Given data: Begin

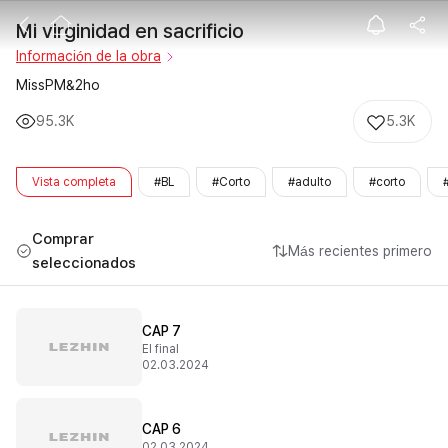
Mi virginidad e
Mi virginidad en sacrificio
Información de la obra
MissPM&2ho
95.3K
5.3K
Vista completa
#BL
#Corto
#adulto
#corto
Comprar
Más recientes primero
seleccionados
CAP 7
El final
02.03.2024
CAP 6
02.03.2024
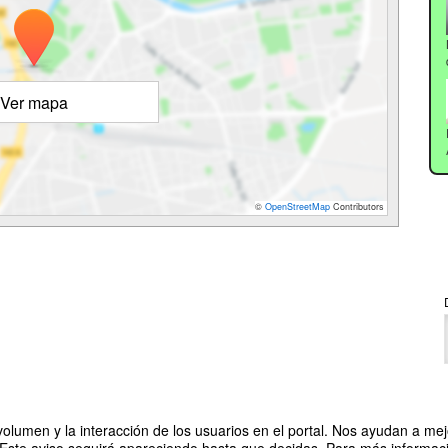
Ver mapa
©
OpenStreetMap
Contributors
olumen y la interacción de los usuarios en el portal. Nos ayudan a mejo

Given data: End

▶ Exercise description:
Read through the lines above and collect those that contain the string "virginidad".

▶ Answer box:
Mi virginidad e
Mi virginidad en sacrificio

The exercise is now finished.